[Dataset excerpts]
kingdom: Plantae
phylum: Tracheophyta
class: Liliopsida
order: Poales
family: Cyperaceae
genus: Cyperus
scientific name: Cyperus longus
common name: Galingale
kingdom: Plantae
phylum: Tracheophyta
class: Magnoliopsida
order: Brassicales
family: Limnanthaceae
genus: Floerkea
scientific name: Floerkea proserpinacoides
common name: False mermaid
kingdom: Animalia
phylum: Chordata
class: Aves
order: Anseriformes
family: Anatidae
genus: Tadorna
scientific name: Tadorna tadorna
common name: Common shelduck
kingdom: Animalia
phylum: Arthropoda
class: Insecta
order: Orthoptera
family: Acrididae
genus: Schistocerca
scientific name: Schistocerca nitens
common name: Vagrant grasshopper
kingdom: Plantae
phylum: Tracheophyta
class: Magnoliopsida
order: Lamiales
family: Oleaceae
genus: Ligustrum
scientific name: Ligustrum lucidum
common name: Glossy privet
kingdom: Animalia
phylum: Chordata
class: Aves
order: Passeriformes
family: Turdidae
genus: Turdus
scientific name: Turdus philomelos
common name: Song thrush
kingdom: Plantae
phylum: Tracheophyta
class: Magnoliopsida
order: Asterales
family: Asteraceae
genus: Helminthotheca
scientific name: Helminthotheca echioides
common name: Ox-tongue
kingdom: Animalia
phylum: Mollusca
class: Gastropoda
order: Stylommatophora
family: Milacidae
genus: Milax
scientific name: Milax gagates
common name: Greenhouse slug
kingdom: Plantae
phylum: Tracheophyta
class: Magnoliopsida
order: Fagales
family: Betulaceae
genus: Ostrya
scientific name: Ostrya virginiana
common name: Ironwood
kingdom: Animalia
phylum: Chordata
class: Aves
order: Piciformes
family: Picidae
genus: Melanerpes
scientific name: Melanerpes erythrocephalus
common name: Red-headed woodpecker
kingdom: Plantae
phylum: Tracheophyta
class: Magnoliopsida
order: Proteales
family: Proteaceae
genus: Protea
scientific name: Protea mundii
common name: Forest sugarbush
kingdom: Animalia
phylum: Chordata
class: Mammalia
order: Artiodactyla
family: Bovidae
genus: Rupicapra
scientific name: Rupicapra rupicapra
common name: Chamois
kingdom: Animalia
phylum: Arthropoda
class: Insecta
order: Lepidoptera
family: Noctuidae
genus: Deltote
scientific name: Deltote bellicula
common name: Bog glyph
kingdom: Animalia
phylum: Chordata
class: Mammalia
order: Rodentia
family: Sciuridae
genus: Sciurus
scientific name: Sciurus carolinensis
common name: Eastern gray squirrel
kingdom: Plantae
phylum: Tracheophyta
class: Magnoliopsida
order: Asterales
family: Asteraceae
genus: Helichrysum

Task to carry out
Convert the part of the data above that starts at the line containing "genus: Schistocerca" and ends at the line containing "order: Lepidoptera" into a numbered list, including both of those lines and skipping any blank lines.

Answer in full
1. genus: Schistocerca
2. scientific name: Schistocerca nitens
3. common name: Vagrant grasshopper
4. kingdom: Plantae
5. phylum: Tracheophyta
6. class: Magnoliopsida
7. order: Lamiales
8. family: Oleaceae
9. genus: Ligustrum
10. scientific name: Ligustrum lucidum
11. common name: Glossy privet
12. kingdom: Animalia
13. phylum: Chordata
14. class: Aves
15. order: Passeriformes
16. family: Turdidae
17. genus: Turdus
18. scientific name: Turdus philomelos
19. common name: Song thrush
20. kingdom: Plantae
21. phylum: Tracheophyta
22. class: Magnoliopsida
23. order: Asterales
24. family: Asteraceae
25. genus: Helminthotheca
26. scientific name: Helminthotheca echioides
27. common name: Ox-tongue
28. kingdom: Animalia
29. phylum: Mollusca
30. class: Gastropoda
31. order: Stylommatophora
32. family: Milacidae
33. genus: Milax
34. scientific name: Milax gagates
35. common name: Greenhouse slug
36. kingdom: Plantae
37. phylum: Tracheophyta
38. class: Magnoliopsida
39. order: Fagales
40. family: Betulaceae
41. genus: Ostrya
42. scientific name: Ostrya virginiana
43. common name: Ironwood
44. kingdom: Animalia
45. phylum: Chordata
46. class: Aves
47. order: Piciformes
48. family: Picidae
49. genus: Melanerpes
50. scientific name: Melanerpes erythrocephalus
51. common name: Red-headed woodpecker
52. kingdom: Plantae
53. phylum: Tracheophyta
54. class: Magnoliopsida
55. order: Proteales
56. family: Proteaceae
57. genus: Protea
58. scientific name: Protea mundii
59. common name: Forest sugarbush
60. kingdom: Animalia
61. phylum: Chordata
62. class: Mammalia
63. order: Artiodactyla
64. family: Bovidae
65. genus: Rupicapra
66. scientific name: Rupicapra rupicapra
67. common name: Chamois
68. kingdom: Animalia
69. phylum: Arthropoda
70. class: Insecta
71. order: Lepidoptera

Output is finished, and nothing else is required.